I cycled to Chinatown first, to the address where Kumpulainen lived. It’s a shop, as it was in an earlier photograph I have from the 1980s, now selling meats and other ingredients for hotpot cooking and barbecues. This was a public holiday, and so the street was deserted. The shop had opened, and the older people who were its customers were calling out in Cantonese, that language that is slowly vanishing from these streets. Then I cycled around the end of False Creek and up Ontario Street, past the Victorian and craftsman houses. After King Edward Avenue the landscape is more open, the trees smaller, the house more modest: stucco bungalows, with the occasional Vancouver Special. There’s something strange about the area of Vancouver where the cemetery is located between Main and Fraser, south of King Edward. The cemetery is called Mountain View for a reason. If you’ve cycled south, it isn’t until you turn that you realise that you are at the top of a rise, and that you can see the mountains of the North Shore, beyond downtown, but strangely close, so that you feel for a moment that you are in a small town in the interior, not a huge metropolis.
The grave was unmarked, and so I found it as best I could using GPS, and placed a single white rose on the grass. The cemetery was packed with people, and I thought of Qing Ming at Brighthill in Singapore, going every year, at first to the urns of family members I had never known and then, later, to pay respects to someone I had known. And my parents’ grave, too, in an English churchyard, its stone just like the ones in this cemetery, flat, pressed lightly into the turf.
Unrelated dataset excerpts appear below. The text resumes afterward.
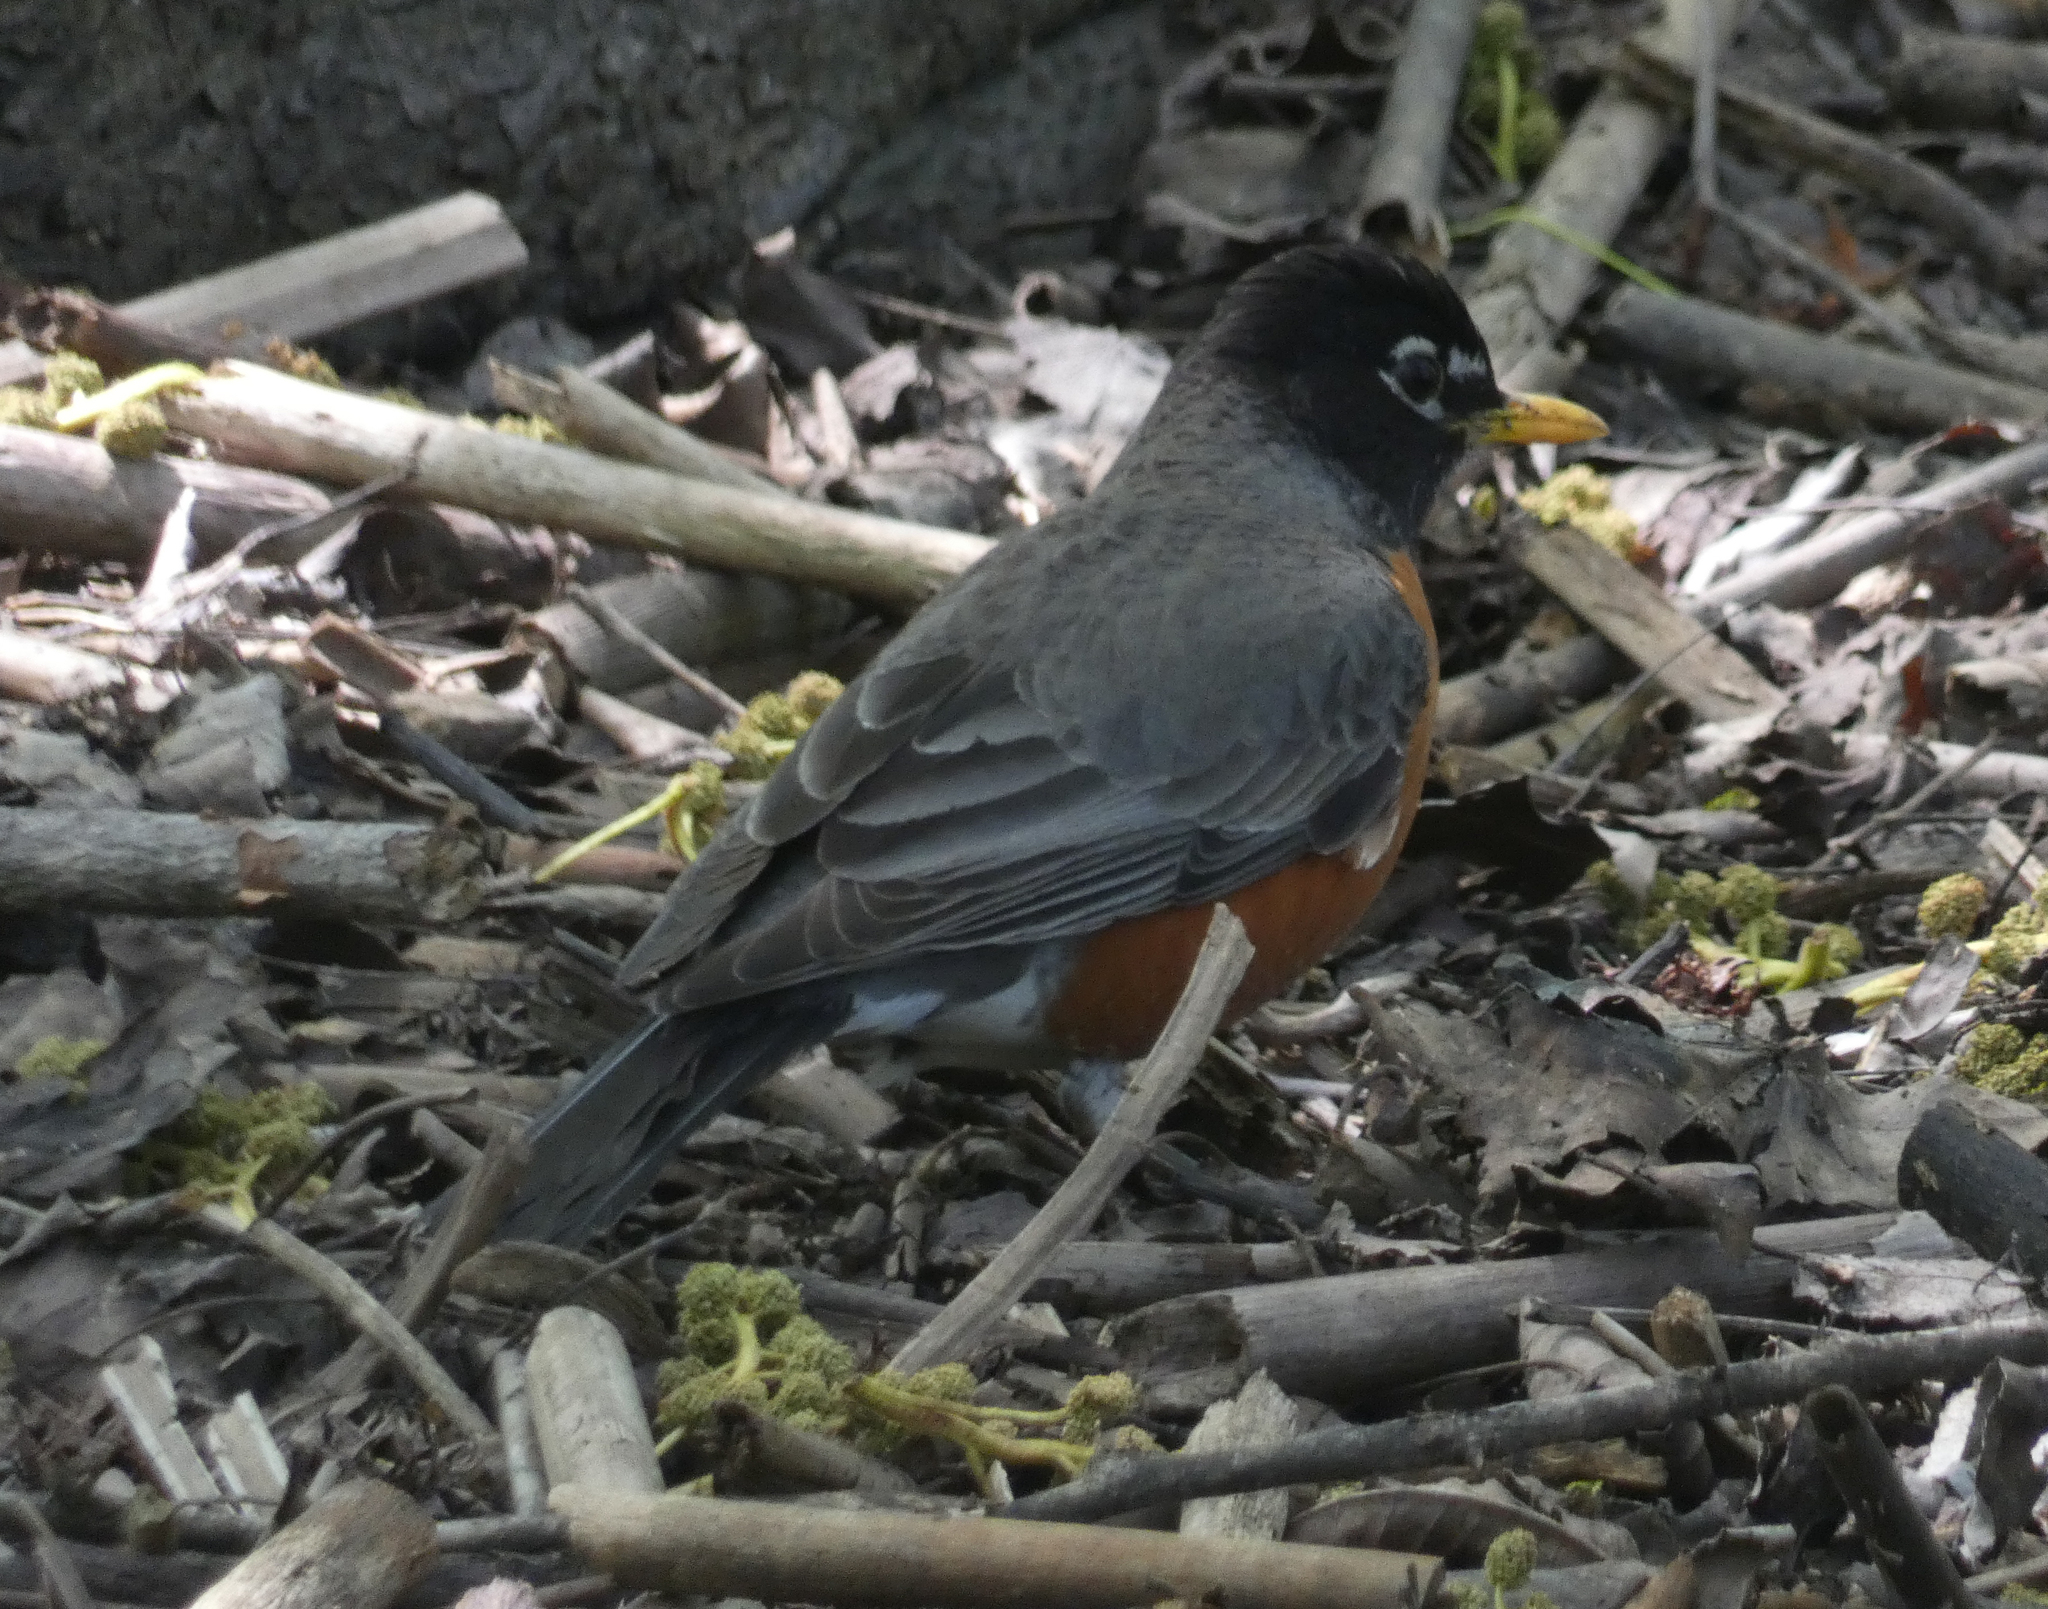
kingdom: Animalia
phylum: Chordata
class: Aves
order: Passeriformes
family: Turdidae
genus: Turdus
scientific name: Turdus migratorius
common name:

I rode back, towards the mountains, descending Ontario into the heart of the city: the inlet with its tiny boats, lit up by a moment of sunshine, the glass towers of Yaletown. Guests who come here marvel in this beauty. Nobody, a friend from Singapore said to me, ever asks me where I am from. Scratch the surface, though, and see the world he lived in, barely buried: the legacies of resource extraction, colonial violence, racism, labour activism, isolation, organization, the hotels and hostels on Hastings Street that still persist. It’s still there, in the way this city breathes.